Specializing in Healthcare Information Systems, Network Design and Implementation

From Paperwork To Patient Care

The shift from paper to electronic record keeping means more time for caregivers to concentrate on their essential mission of caring for patients.

As published in Provider Magazine – March 2001 – Lynn Wagner

Three Rivers Nursing and Rehabilitation Center in Cincinnati, Ohio is on the cutting edge of medical record keeping. The 169-bed skilled nursing facility with 220 employees is one in a small universe of health and long term care providers that have eliminated paper records and replaced them with a wireless, electronic medical record (EMR) system.

The system is the culmination of hundreds of hours of planning and customization to meet the documentation and reporting needs of the facility. Today, nursing staff no longer sit behind a desk at the nursing station for hours each shift to do paperwork and charting. Instead, nurses do all charting on mobile, battery-operated computers that roll through each of the facility’s three wings on medical carts. Each wing also has a wall-mounted touch screen computer, where certified nurse assistants can instantly call up a care plan to see what each patient requires.

The shift to automated medical records began with a search for ways to operate more efficiently, says Rod McKinley, administrator of the facility. “We looked at our professional staff and the time they spent charting and sitting behind a desk and were hearing from them that they were not doing what they were trained for,” says McKinley.
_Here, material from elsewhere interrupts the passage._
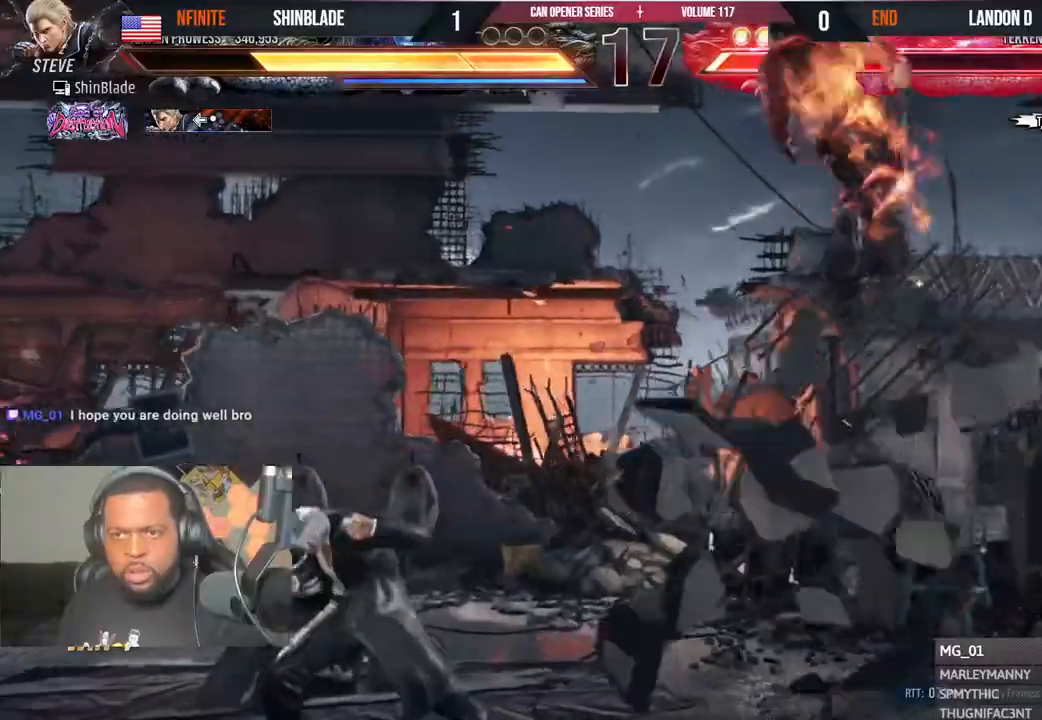
{"buttons": [], "left_stick": "center", "right_stick": "center", "events": [[250, "DPAD_RIGHT", "down"], [317, "DPAD_RIGHT", "up"]]}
The nursing staff maintained thick patient charts that were “falling apart” from use, and nurses had to make duplicate entries to fulfill all required documentation. “Everything was time-consuming, outdated, labor-intensive and taking time away from direct care,” McKinley says.

Finding the Right System

Three Rivers reviewed many paperless charting systems before making its selection. Pamela Putnam, the facility’s director of nursing, spent more that 500 hours customizing the software to achieve both the greatest ease of use by the nursing staff and compliance with federal, state and accreditation requirements. The resulting EMR system allows medical record entries to be made in a matter of minutes using a touch screen computer screen.

Detailed patient information on everything from assessments and vital signs to medication and therapies is entered only once and automatically populates the area of a medical record – including the minimum data set – where it is required. The facility can call up a variety of records and reports within seconds when patients are being discharged or transferred to the hospital or when physicians require the latest information on a patient’s condition and vital signs. Authorized staff from the facility can also access the password-protected system by dialing in from a remote location. The system also tracks quality indicators to aid clinical management and targeted quality improvement efforts, Putnam says.

Selection of the wireless system also involved review of several proposals. Once the system was chosen, antennas were installed on each of the three wings and hard wired to a server in the business office. Installation of the equipment was piggybacked with an already planned renovation project. The wireless equipment makes it possible for information from the mobile units to transmit to the antennas, which send the data to the server.

Three Rivers spent nearly a year getting all existing paper records transferred to the electronic medium. The system went live in November 1999, and the facility has now had all of its records in electronic format for more than a year.